DOMRADIO.DE: Welche Bedeutung hat denn der Ausgang der Stichwahl in Georgia für den US-Senat?
Prof. Godehard Brüntrup (Jesuit und USA-Kenner): Die amerikanische Demokratie hat zwei Häuser, so wie das bei uns auch ist, mit dem Bundestag und Bundesrat. Und um wirklich regieren zu können, braucht man eigentlich die Mehrheit in beiden Häusern.
Hier geht es um das Entsprechende, vielleicht zum deutschen Bundesrat, wo es ganz knapp ist und bisher die Partei der Demokraten, des neu gewählten Präsidenten Biden, knapp in der Minderheit ist. Und sie könnten es heute schaffen ganz knapp mit einer Stimme die Mehrheit zu kommen.
DOMRADIO.DE: Das bedeutet, wenn sich die Prognosen wirklich bestätigen und auch die zweite Stichwahl ähnlich ausgeht, dann kann Joe Biden, sagen wir mal, durchregieren und der Senat wird seine großen Wahlkampfversprechungen mit vorantreiben?
Brüntrup: Er wird es sicher einfacher haben, seine Projekte durchzusetzen. Allerdings mit einer so knappen Mehrheit und es gibt ja auch Unabhängige im Senat.

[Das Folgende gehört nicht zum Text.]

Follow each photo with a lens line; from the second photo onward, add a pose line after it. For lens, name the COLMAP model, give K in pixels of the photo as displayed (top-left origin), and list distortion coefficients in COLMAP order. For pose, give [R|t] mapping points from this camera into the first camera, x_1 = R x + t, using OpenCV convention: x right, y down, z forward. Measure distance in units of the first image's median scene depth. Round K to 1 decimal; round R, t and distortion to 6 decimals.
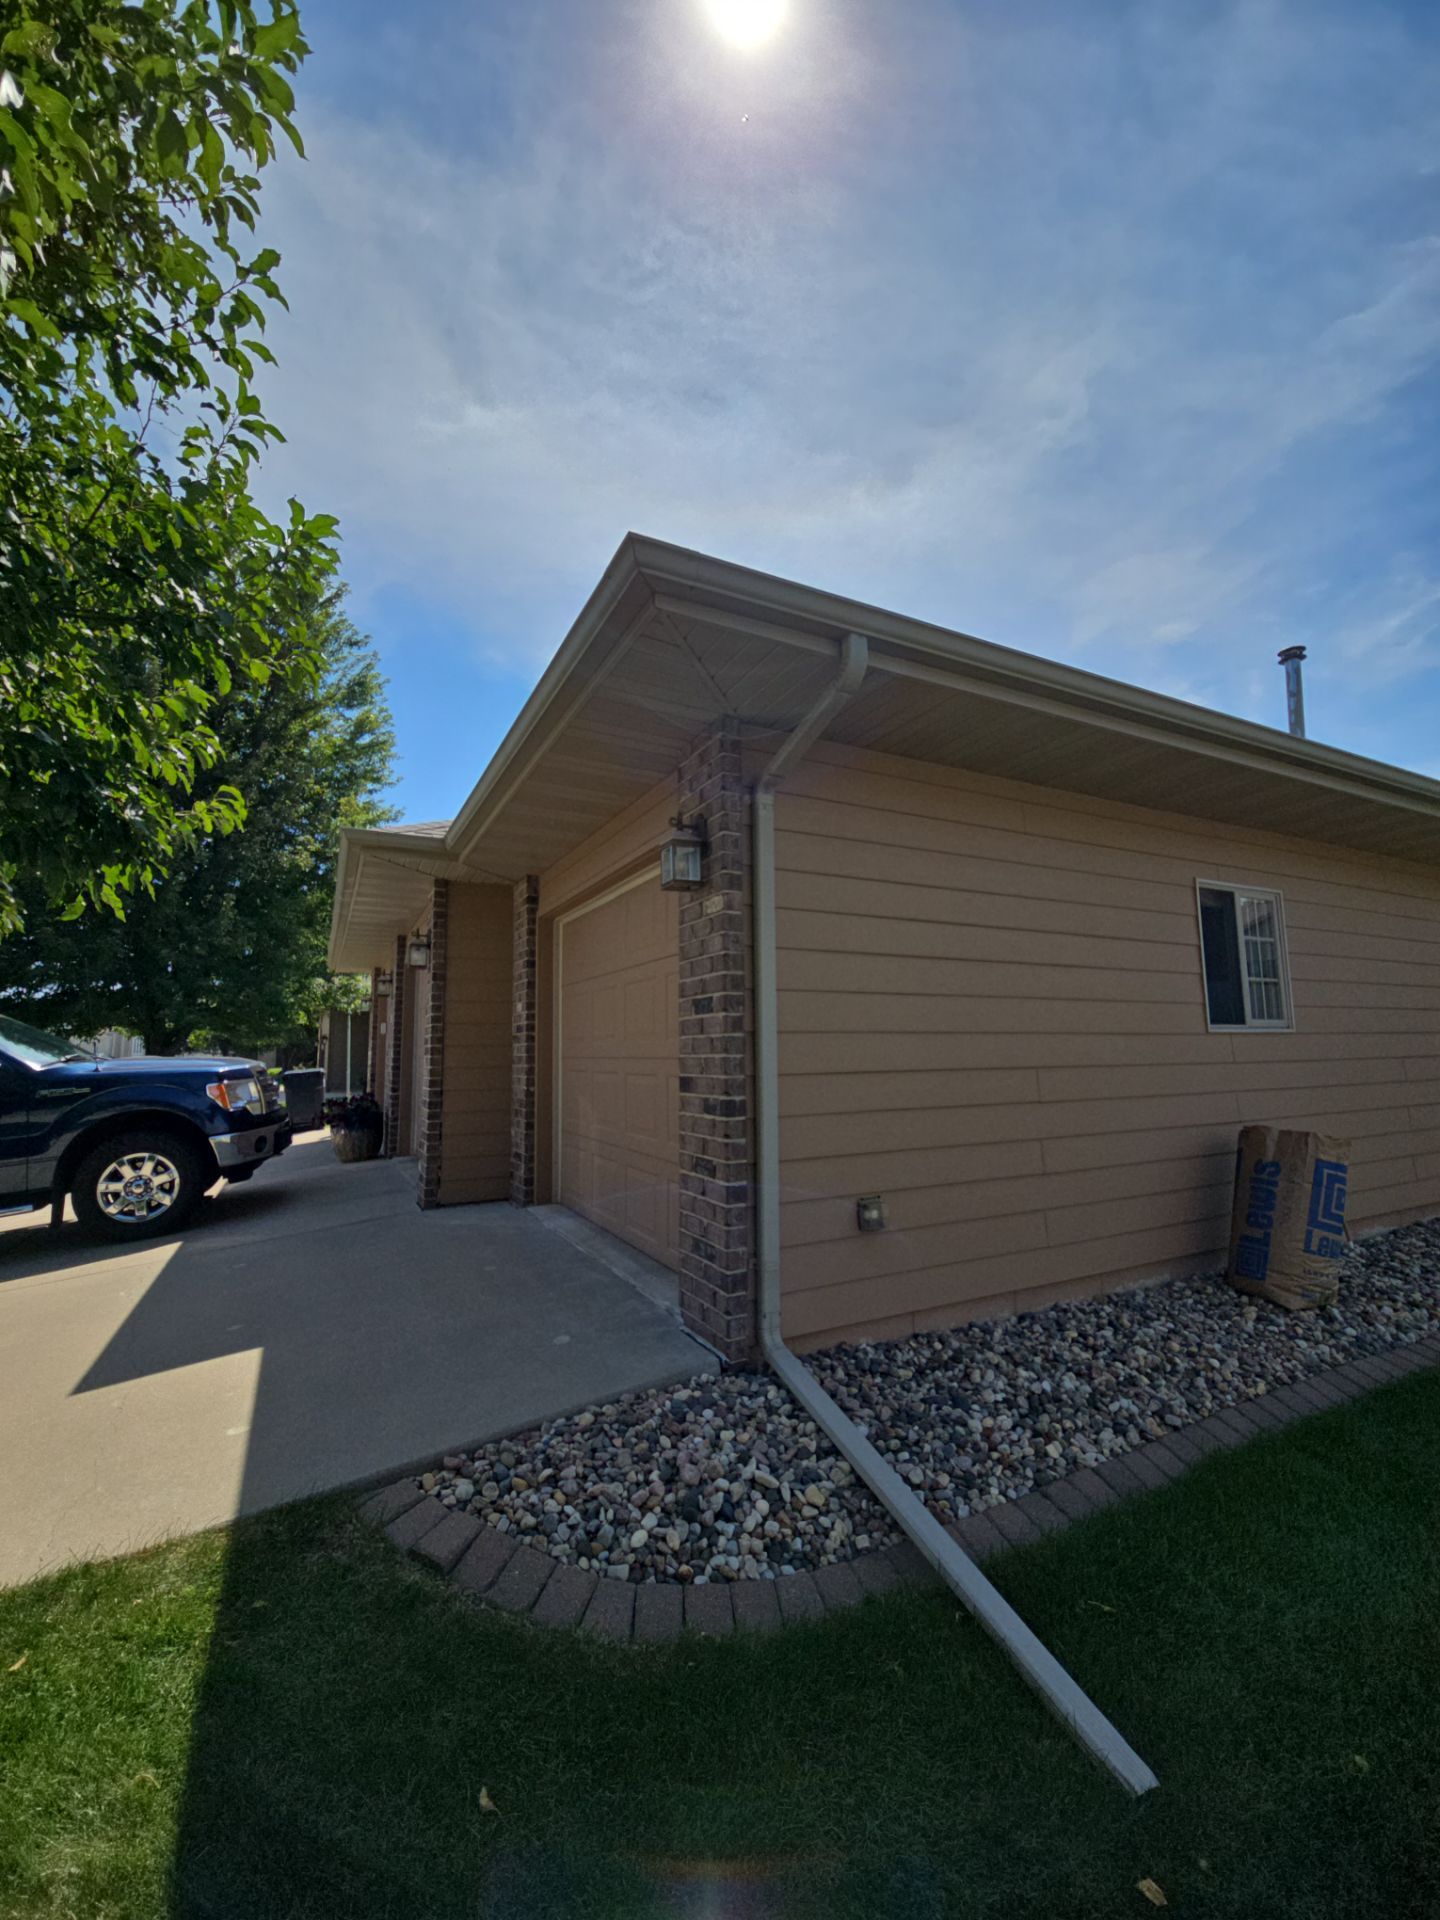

Es wird also auch nicht so einfach sein, immer eine Mehrheit zu gewinnen und er wird dann auch unter Druck geraten, vom linken Flügel der Partei, radikalere Reformvorhaben etwa in der Umweltpolitik oder in der Einwanderungspolitik durchzusetzen, die die Partei die nächsten Wahlen in zwei Jahren kosten könnten, da die Amerikaner wirklich auch eher in der Mitte orientiert sind und einen Linksrutsch der Demokraten nicht mitmachen würden.
Also es hat für ihn Vorteile. Es kann aber auch gefährlich werden, dass die Partei dadurch zu weit nach links rutscht und sich das in zwei Jahren negativ auswirkt.
DOMRADIO.DE: Man muss ja wirklich insgesamt sagen: Amerikas Gesellschaft ist gespalten. Wäre es da vielleicht sogar gut, wenn der Senat republikanisch geprägt bleiben würde, um die Wogen zu glätten?
Brüntrup: Amerika ist wirklich in einer Art kaltem Bürgerkrieg. Es steht da jetzt auch wieder auf Messers Schneide. Es geht dann um wahrscheinlich weniger als ein halbes Prozent. Wir werden wahrscheinlich auch noch mal ein zweites Mal zählen müssen aus diesen Gründen. Und die beiden Lager stehen sich unerbittlich gegenüber.
40 Prozent der Amerikaner glauben, dass die Präsidentschaftswahl nicht fair war, dass da im großen Stil betrogen wurde. Die Lager stehen sich also unerbittlich gegenüber. Und von daher wäre es eventuell sogar gut gewesen, wenn man über den Senat immer nach Kompromissen hätte suchen müssen, anstatt dass die Lager sich weiterhin so gegenüberstehen.
DOMRADIO.DE: Heute soll bei einer gemeinsamen Sitzung von Repräsentantenhaus und Senat das Wahlergebnis endgültig bestätigt werden. Auch da erwartet man jetzt Unruhen. Was erwarten Sie?
Brüntrup: Von außen gibt es Kundgebungen der Trump-Befürworter, innerhalb des Kongresses gibt es eine Gruppe von Abgeordneten und Senatoren, die ähnlich wie 1876/77 bei der Wahl, wo auch der Vorwurf im Raum stand, dass nicht alles mit rechten Dingen zuging, diese Frage noch mal prüfen wollen. Sie wollen zehn Tage lang eine Kommission einsetzen, die all den Vorwürfen, dass die Wahlrechtsänderungen, die zum Erfolg von Biden geführt haben, nicht verfassungsgemäß waren, nachgehen soll. Sie soll die Vorwürfe, die die Republikaner vorbringen, noch mal prüfen und dann erst nach zehn Tagen das Ergebnis vorstellen, rechtzeitig vor dem Amtsantritt von Biden.
Ich glaube nicht, dass das eine Mehrheit findet. Aber es hätte durchaus auch etwas für sich, dass man diese Frage noch mal offiziell klärt, weil dann die Legenden vielleicht weniger im Raum stehen könnten. Also das wird der Punkt sein, der noch zu diskutieren sein wird heute.
Das Interview führte Verena Tröster.